SWEETHEARTS Vic Chown and Hilda Hudson met at an open-air dance in Oxford’s Florence Park during the Second World War.
The couple, who now live in Florence Park and are both 82, celebrate their 60th wedding anniversary today.
Mr Chown first asked his wife-to-be to dance in 1943, a week before her 17th birthday, after recognising her from dances at the Clarendon Press Institute.
But it took Mr Chown, then an apprentice at a printing company in St Michael’s Street, six years before he could afford to walk his sweetheart down the aisle.
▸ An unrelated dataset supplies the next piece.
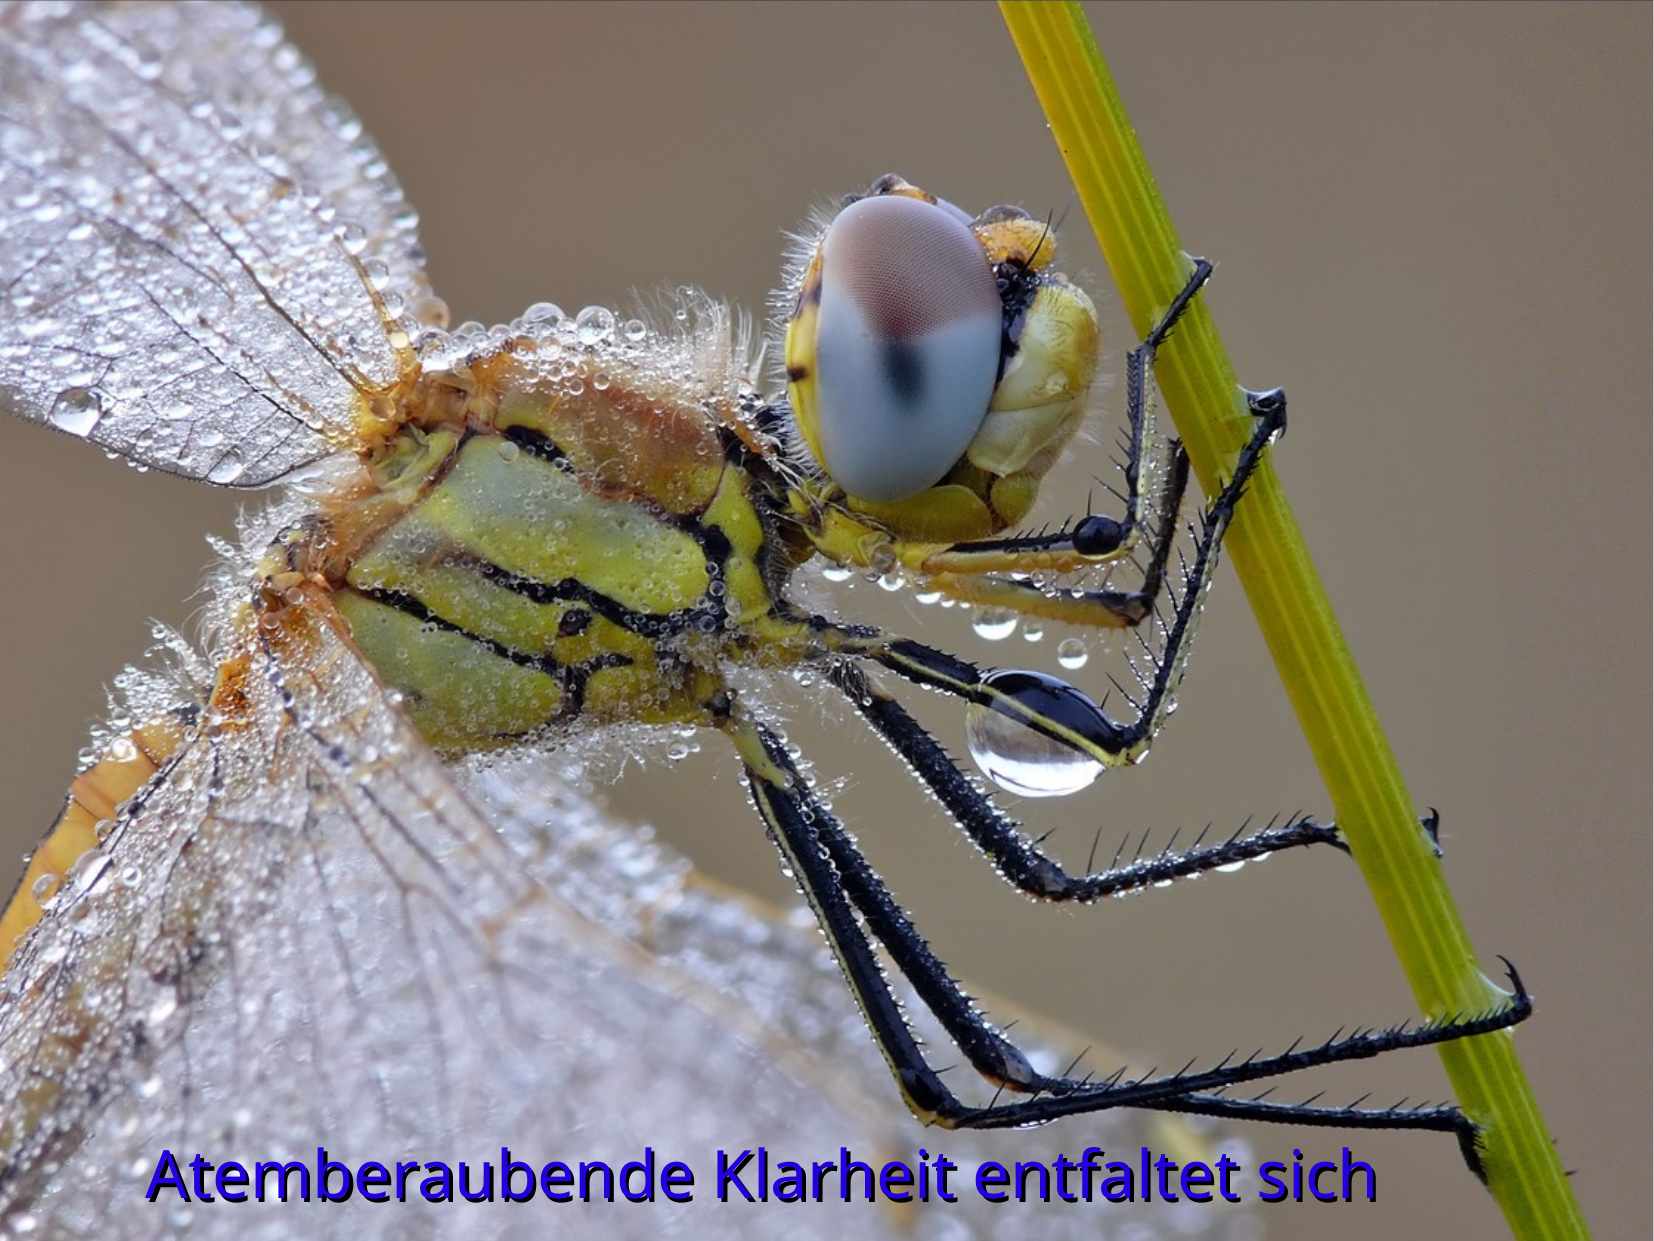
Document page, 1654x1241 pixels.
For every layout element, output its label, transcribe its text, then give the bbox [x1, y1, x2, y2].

picture [0, 0, 1654, 1241]
subtitle Atemberaubende Klarheit entfaltet sich [18, 1092, 1507, 1241]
They were married at St Michael at the Northgate Church, in Cornmarket Street, on June 25, 1949.
Mr Chown, who worked for the Oxford Mail for 40 years as a typesetting compositor and then a paste-up artist in the production department, said: “I asked her to dance because I recognised her, then I took her home and that was it.
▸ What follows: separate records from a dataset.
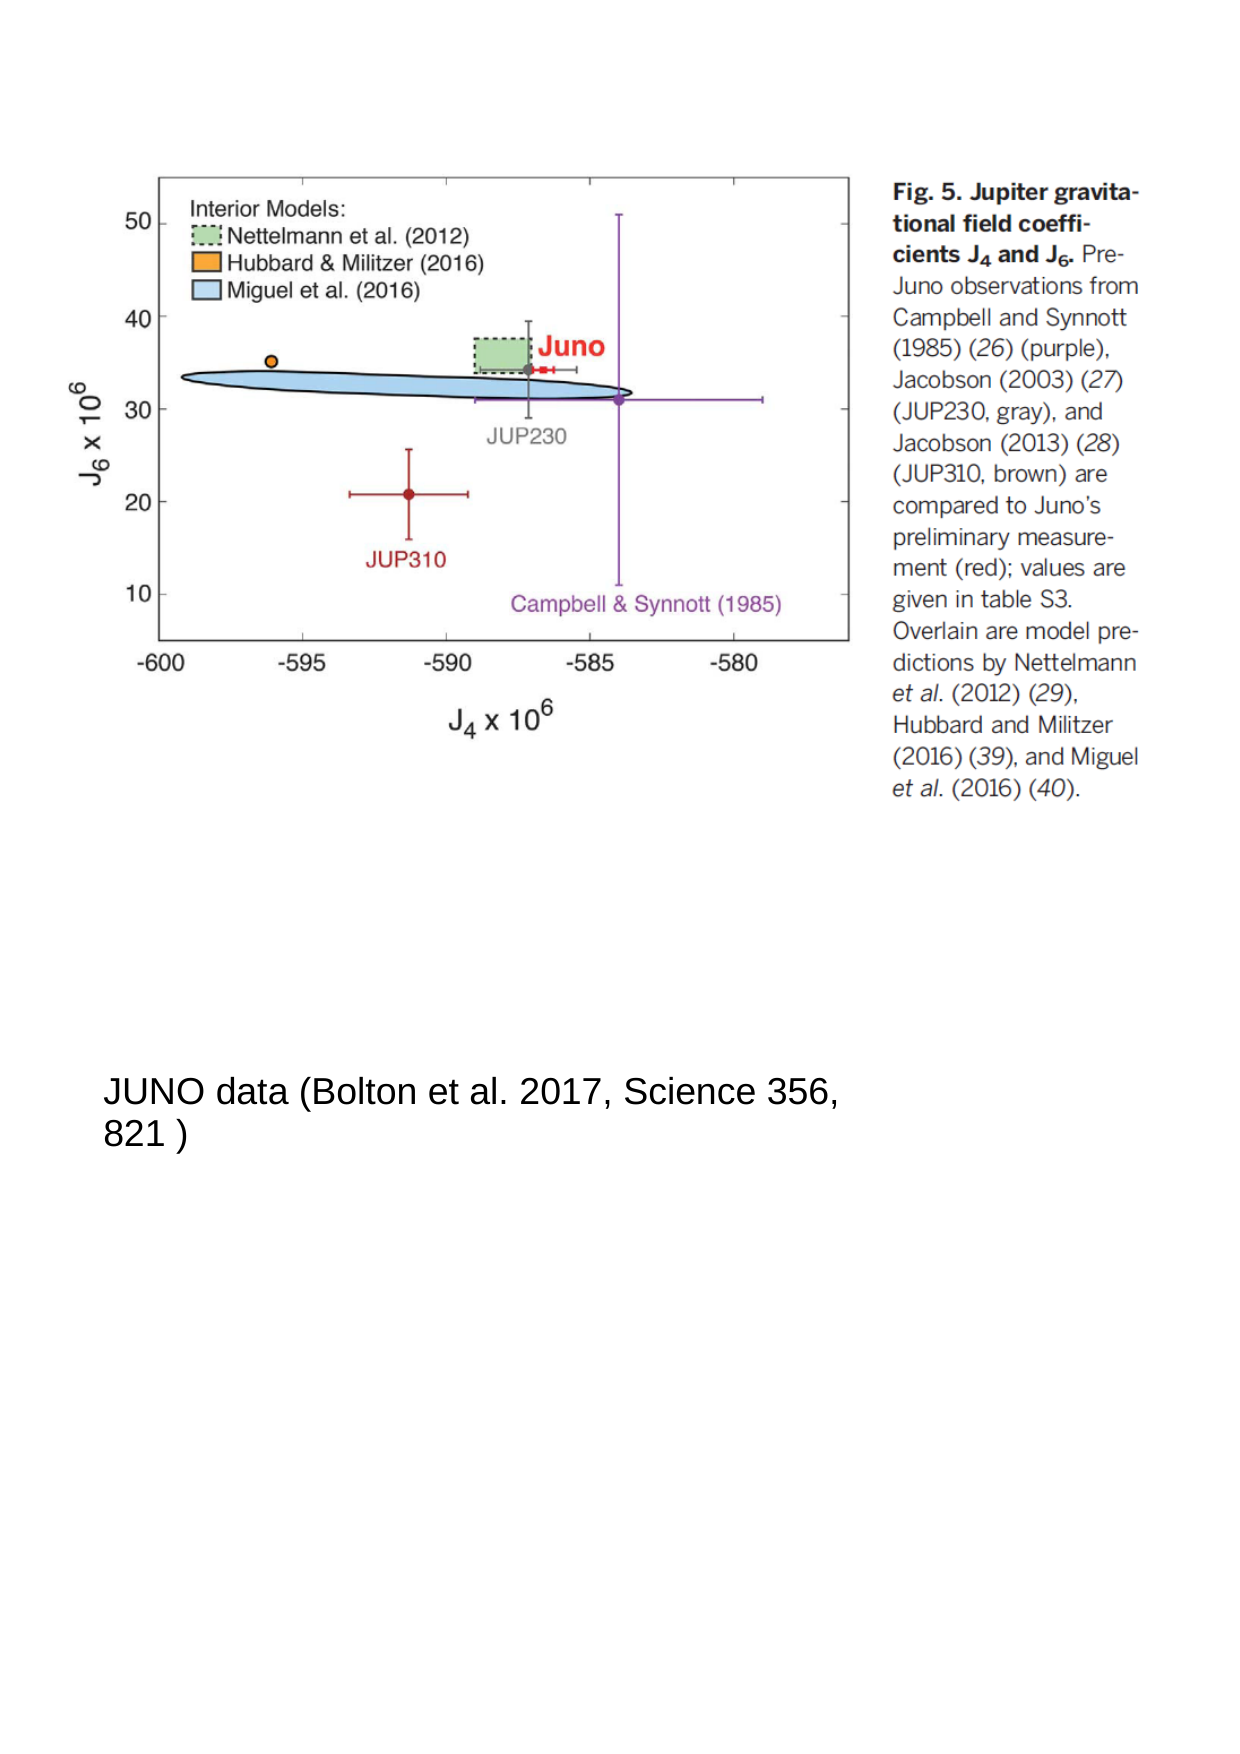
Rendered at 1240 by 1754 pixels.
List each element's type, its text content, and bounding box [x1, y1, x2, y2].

picture [59, 88, 1181, 845]
text_box JUNO data (Bolton et al. 2017, Science 356, 821 ) [88, 1062, 857, 1162]
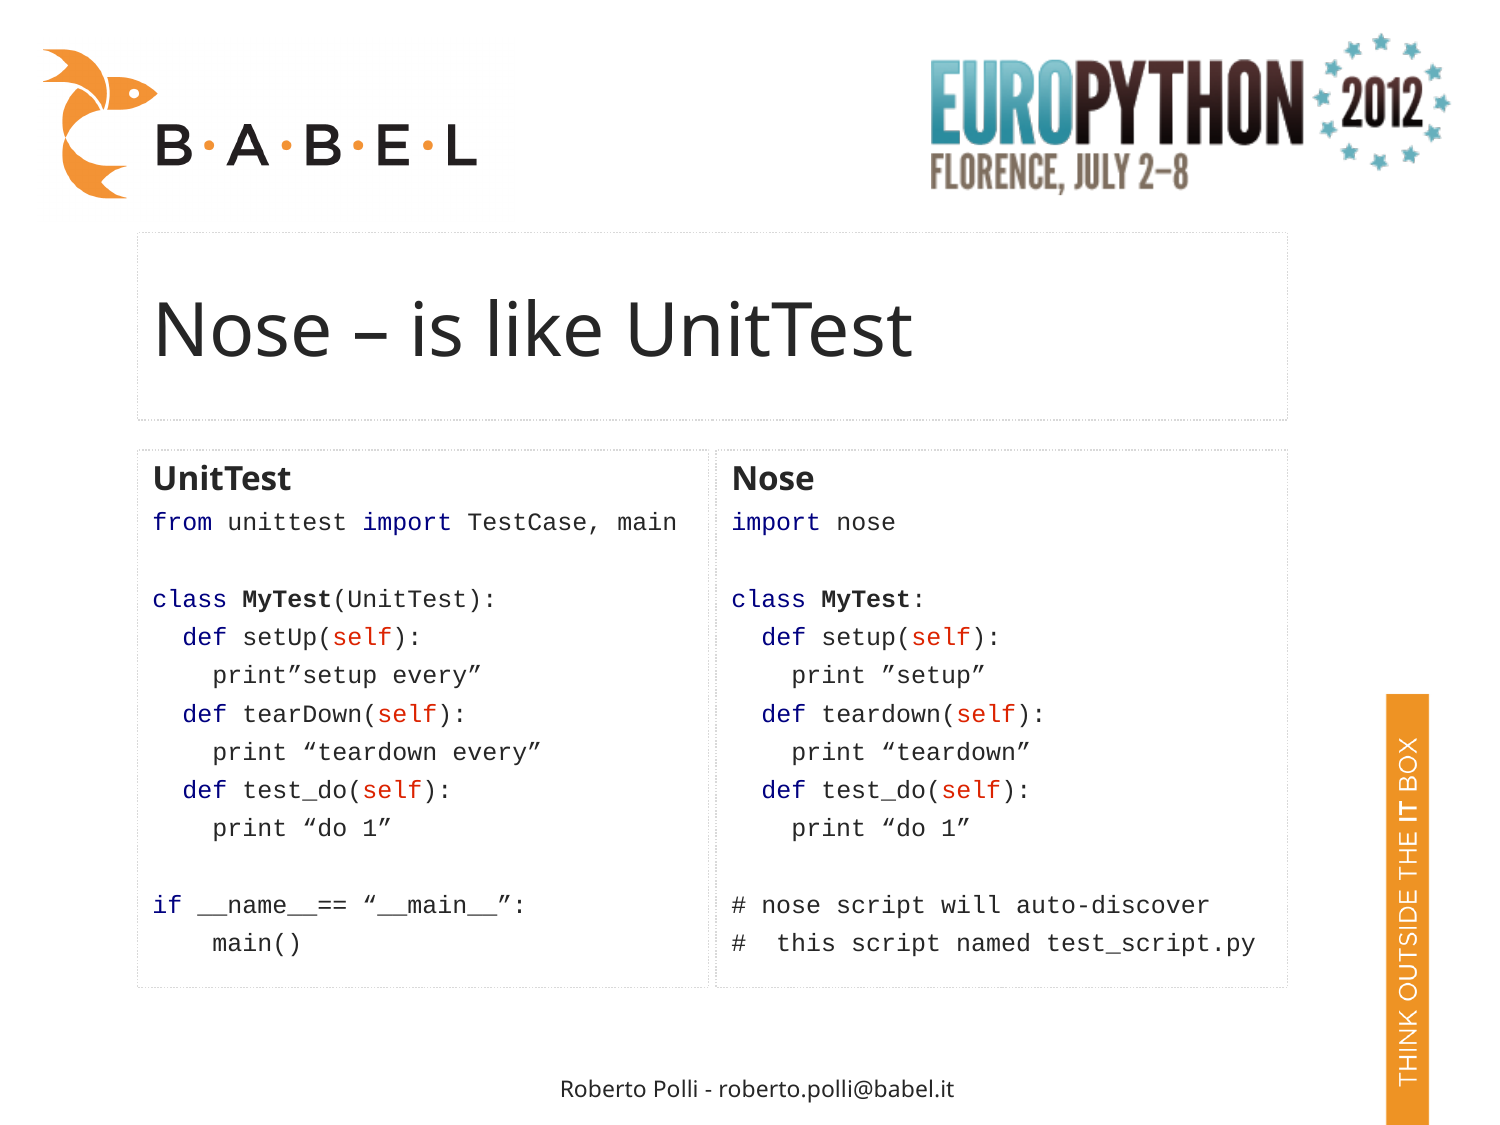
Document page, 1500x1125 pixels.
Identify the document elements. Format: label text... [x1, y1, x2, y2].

picture [37, 37, 515, 222]
picture [1379, 687, 1434, 1125]
list UnitTest from unittest import TestCase, main class MyTest(UnitTest): def setUp(self): print”setup every” def tearDown(self): print “teardown every” def test_do(self): print “do 1” if __name__== “__main__”: main() [137, 450, 709, 988]
picture [931, 29, 1463, 207]
list Nose import nose class MyTest: def setup(self): print ”setup” def teardown(self): print “teardown” def test_do(self): print “do 1” # nose script will auto-discover # this script named test_script.py [716, 450, 1288, 988]
title Nose – is like UnitTest [137, 232, 1288, 421]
“Because I was an apprentice, I wasn’t earning much money, so it wasn’t until I had been at the Oxford Mail for a year that I could afford it.”
Money continued to be tight when they were first married, with their first home being two rooms in someone else’s house in Rose Hill Road.
The couple have two children, Martin, 48, and Susan, 52, and a granddaughter, Ellie, who is six and a half.
They have rekindled their love for ballroom in their retirement, and go dancing together at least twice a week.
They marked the anniversary with lunch for 60 friends and family members at the Four Pillars Hotel in Sandford.